In the Apatow and company universe, which is one that despite all the blowjob and weed jokes is incredibly conservative- dumb critics say this is why his movies “have heart”- rap music and culture are one of the biggest signifiers of how low things have sunk and how distant people are from their “real” emotions: Rap as ruiner of everything. In previous Apatow movies, this was just sort of irksome, but because ‘Walk Hard’ is a movie that sets-out to make fun of just how most music biopics just don’t get it, it’s even more apparent how little Apatow and Kasdan themselves “get” about pop-music history.

The obvious contrast is between Lil Nutzzak’s inarguably offensive interpolation of ‘Walk Hard’ and Dewey’s innocuous but somehow riot-causing, priest-punching ballad ‘Take My Hand’. It seems in many ways, the movie is saying, “Here’s actual dirty stuff, here’s actually reprehensible music” with little understanding or sympathy for the mores of previous generations. It’s probably quite hard for a guy like Apatow, so clearly stuck in his own head, to think of the freedom and excitement music could and still does possess- in part, because he’s decided to skewer it in this big, dumb movie- but anyone with a working knowledge of pop history should be able to fall-back a few decades and realize just how rowdy Elvis Presley, or Jerry Lee Lewis were and frankly, still are. Lyrically of course, the songs only appeared innocent and were full of double-entendre and even when they weren’t, the songs were brimming with anger, angst, and depression. One of my go-to records is Del Shannon’s ‘Runaway’ LP. There’s a song on it just called ‘Misery’ and it’s about some other dude fucking the girl you used to fuck and how fucked-up that is! And even the music is only safe and cute if you’re not listening close enough. Plonking horns, a hard-as-fuck drums, and the limits of early 60s recording gives this an incredible raw, anarchic sound. Oh yeah, and the creepy organ solo by an under-discussed electronic music pioneer named Max Crook-Crook rewired a bunch of instruments to create a hybrid synth, shit is real!- pretty much solidifies how this music’s supposed to make you feel- less happy and cheery, more creepy, which is the same feeling Buddy Holly’s ‘Everyday’ gives you and something Dewey’s ‘Take My Hand’ is directly aping. If you can’t see why an entire generation of kids in the 50s and early 60s weren’t totally ready to explode after hearing this shit, you’re not really listening.
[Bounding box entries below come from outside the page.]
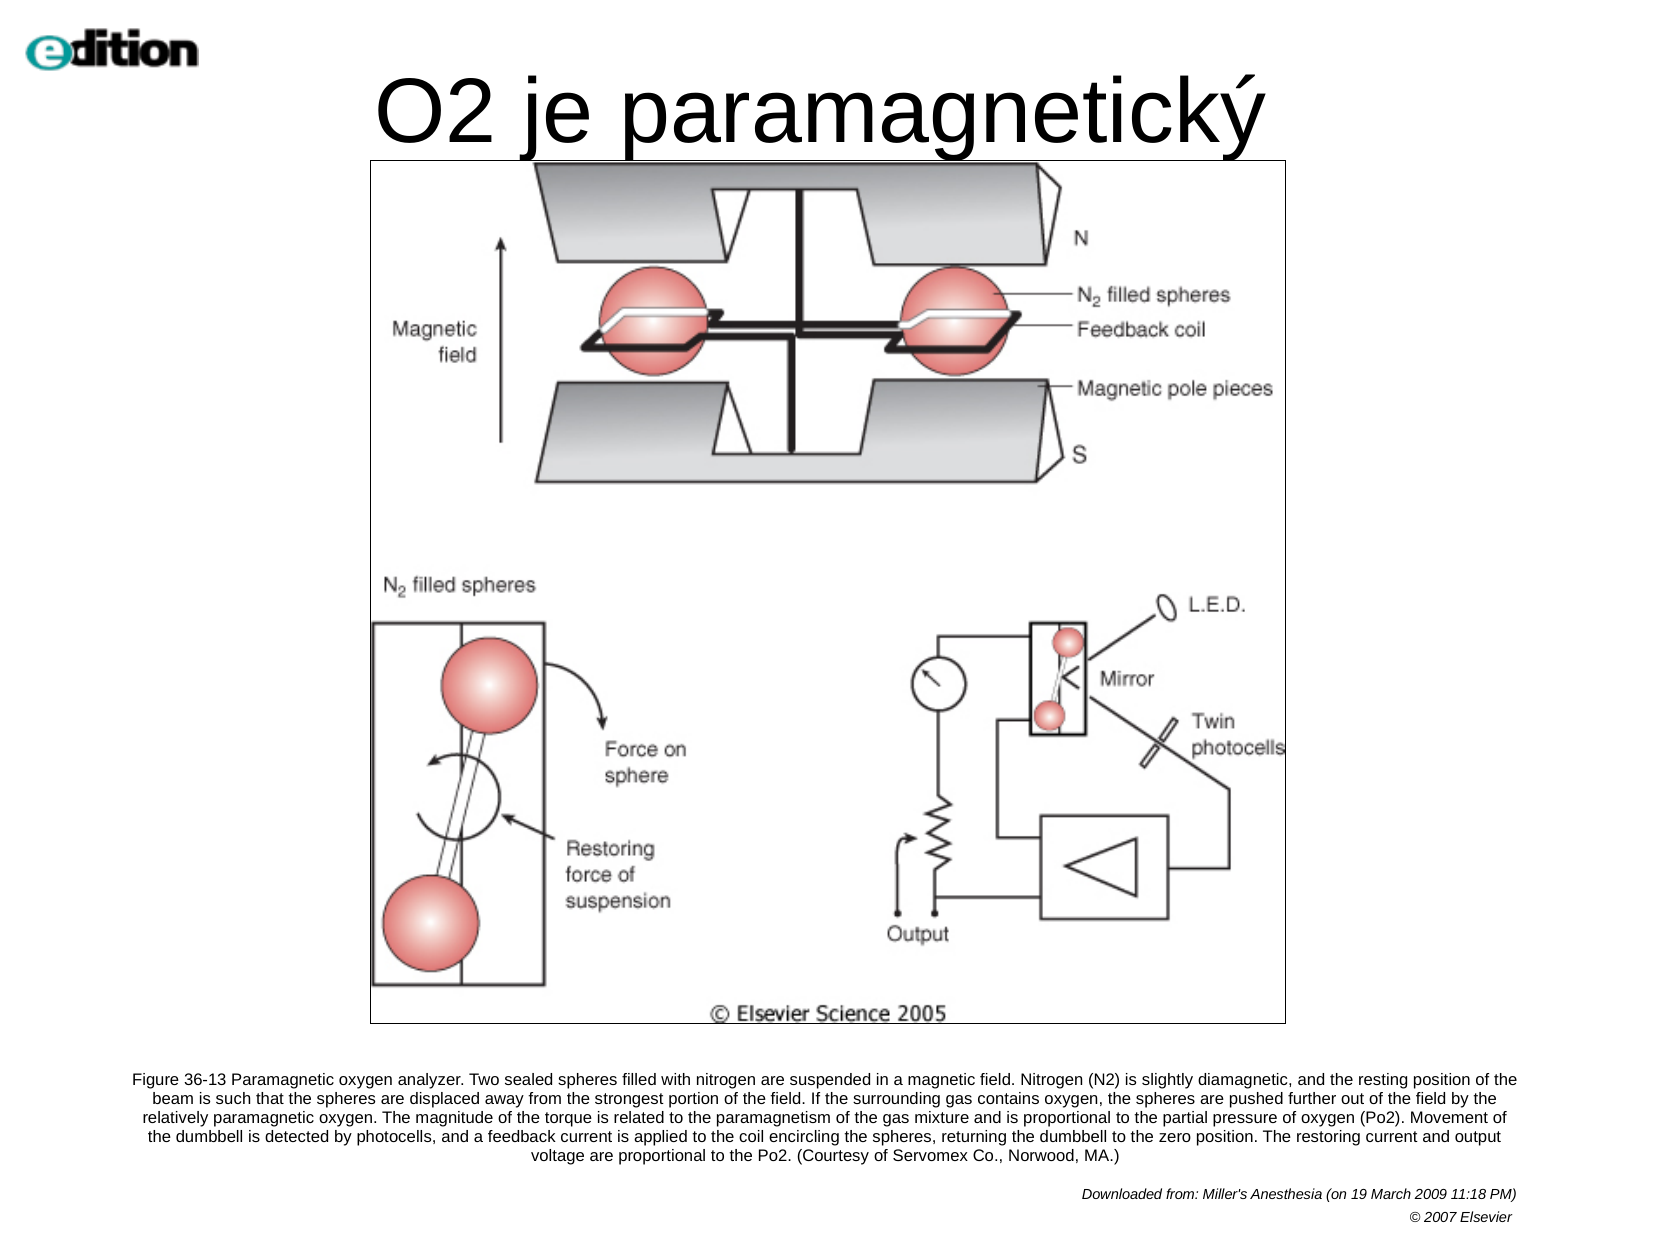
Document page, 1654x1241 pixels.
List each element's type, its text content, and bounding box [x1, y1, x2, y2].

text_box © 2007 Elsevier [723, 1201, 1531, 1234]
text_box Downloaded from: Miller's Anesthesia (on 19 March 2009 11:18 PM) [724, 1178, 1532, 1211]
title O2 je paramagnetický [76, 14, 1565, 207]
text_box Figure 36-13 Paramagnetic oxygen analyzer. Two sealed spheres filled with nitrogen are suspended in a magnetic field. Nitrogen (N2) is slightly diamagnetic, and the resting position of the beam is such that the spheres are displaced away from the strongest portion of the field. If the surrounding gas contains oxygen, the spheres are pushed further out of the field by the relatively paramagnetic oxygen. The magnitude of the torque is related to the paramagnetism of the gas mixture and is proportional to the partial pressure of oxygen (Po2). Movement of the dumbbell is detected by photocells, and a feedback current is applied to the coil encircling the spheres, returning the dumbbell to the zero position. The restoring current and output voltage are proportional to the Po2. (Courtesy of Servomex Co., Norwood, MA.) [116, 1062, 1536, 1173]
picture [371, 207, 1285, 1023]
picture [19, 20, 76, 78]
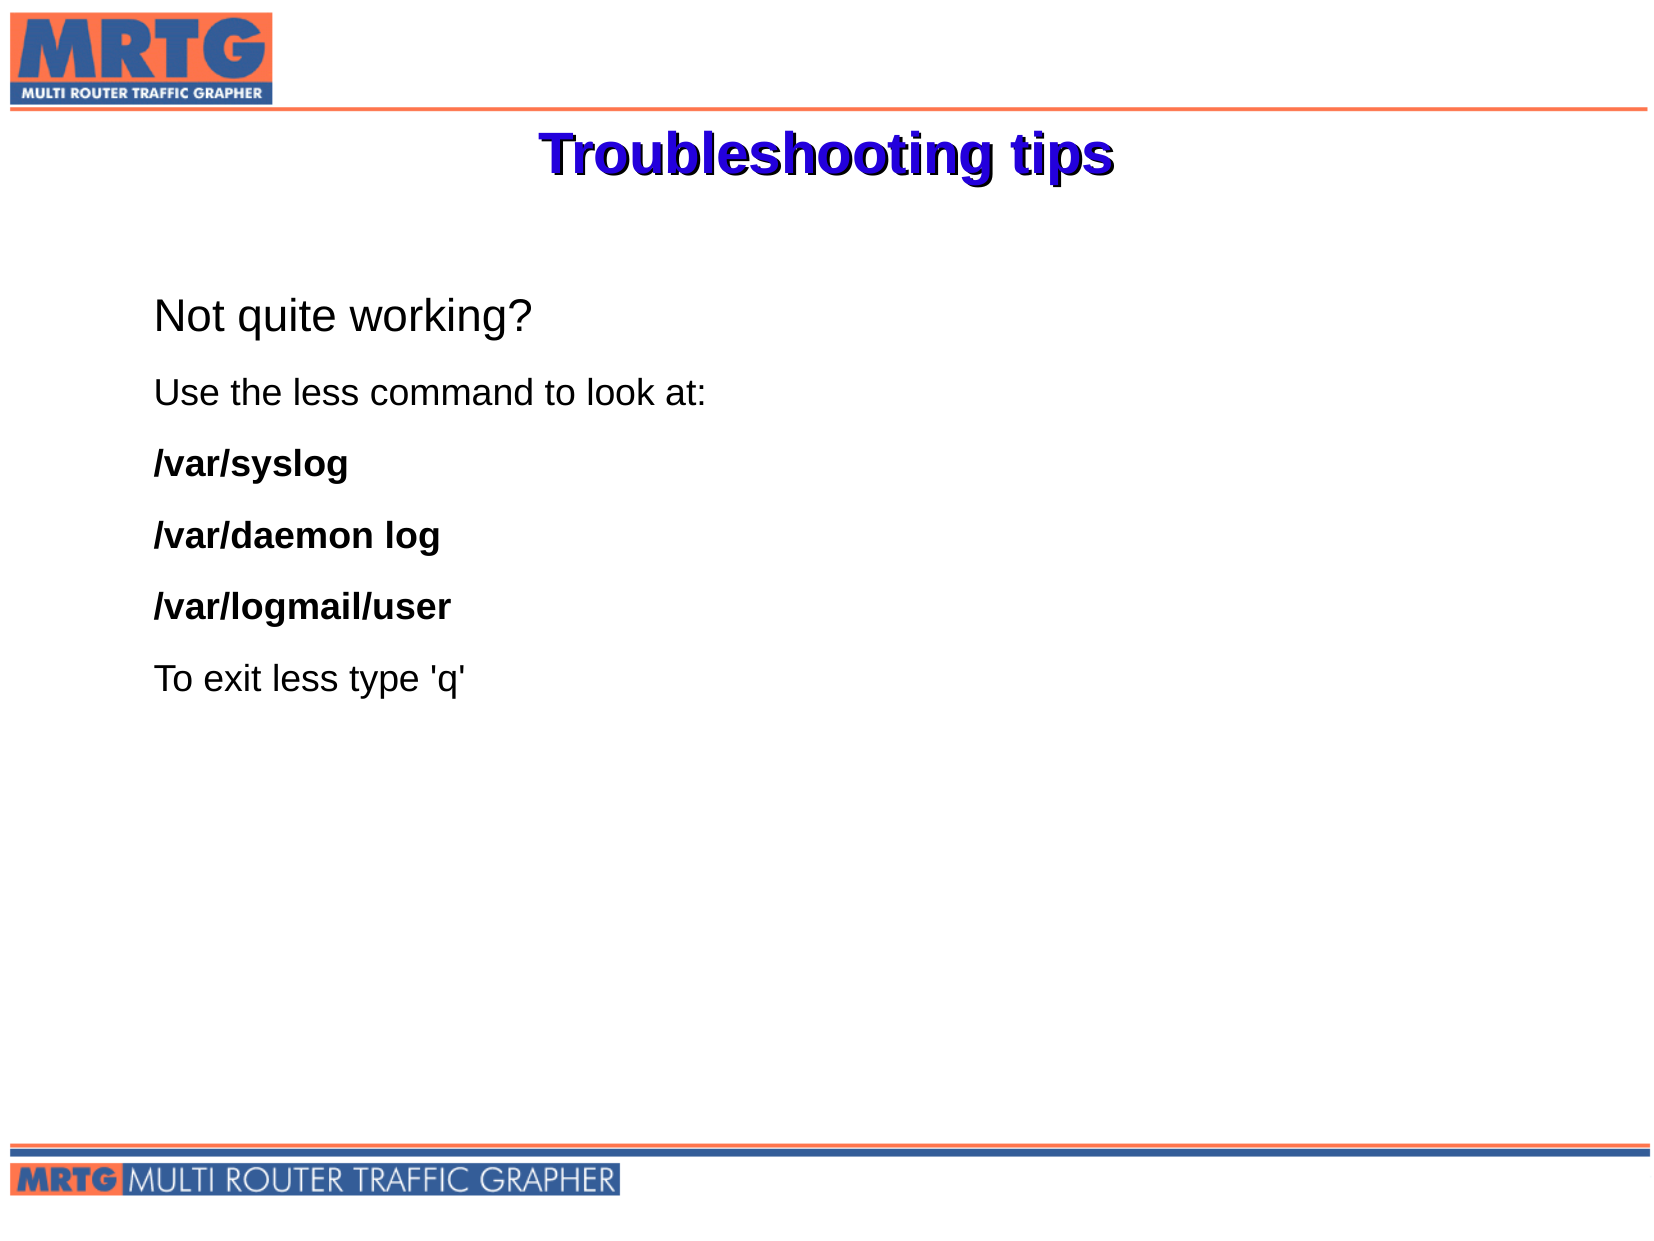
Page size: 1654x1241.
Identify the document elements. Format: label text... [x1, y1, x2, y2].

picture [0, 1136, 1654, 1241]
picture [0, 1, 1654, 119]
title Troubleshooting tips [82, 49, 1571, 257]
list Not quite working? Use the less command to look at: /var/syslog /var/daemon log /var/logmail/user To exit less type 'q' [82, 290, 1571, 1109]
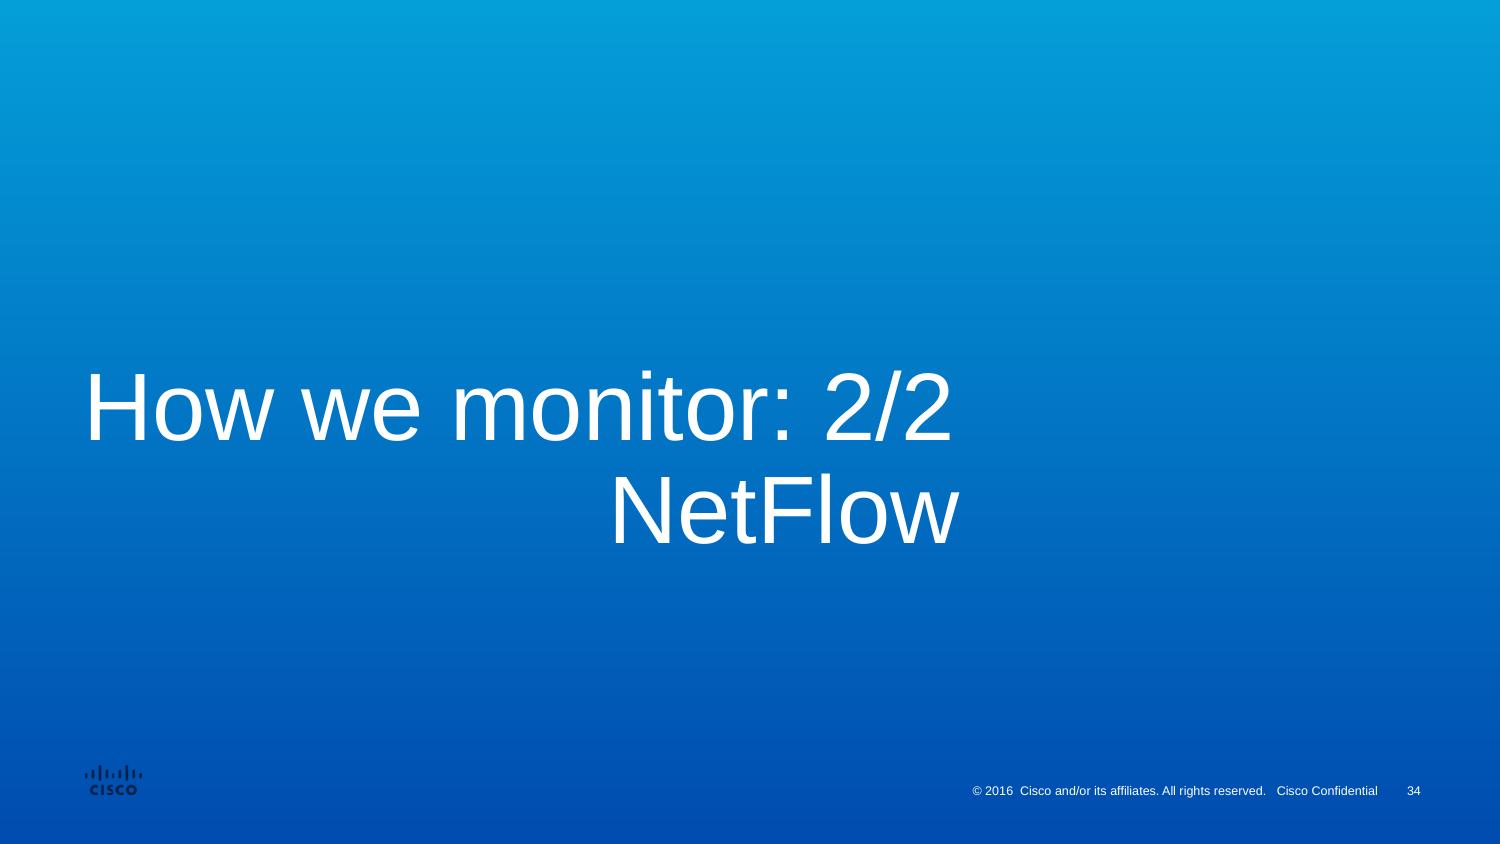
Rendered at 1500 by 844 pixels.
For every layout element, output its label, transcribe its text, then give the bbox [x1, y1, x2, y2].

There’s a rough, energy to that music that was mostly sucked away in the supposedly “free” 60s– and continues through pussified 60s pop-influenced indie rock– but is still alive and well in hip-hop, dance, and club culture, all of which are very scary and silly to guys like Apatow. In David Foster Wallace’s ‘Signifying Rappers’ he discusses the significance of pop lyrics and connects it to rap in a way that Apatow’s totally blind to seeing:

“It’s well-known in pop history that slang and double entendre and even the tacit neologizing of innocuous words were used to make rock lyrics at once explicit and shocking enough to ‘rock’ and suitable enough for the radio airplay rock needed- e.g. “Baby here is my love/I’d love just to love you” equals “Baby, here is my dick/I’d just love to fuck you” (75).

What rap, in a lot of ways has done is sort of flipped this and uses very explicit lyrics to sometimes say polite, innocuous things (a lot of the time of course, it’s straight-forward but still-). Rap uses the relative freedom to say anything to chip closer at honesty because really, if you love someone you also want to fuck them, so why not say it? Stuff’s complicated Judd, think about it. In a way, it makes sense that the two most offensive and pop-culturally off parodies in ‘Walk Hard’ would be about 50s rock and contemporary rap.

-Costello, Mark & David Foster Wallace. ‘Signifying Rappers’. Ecco Press, New Jersey: 1990.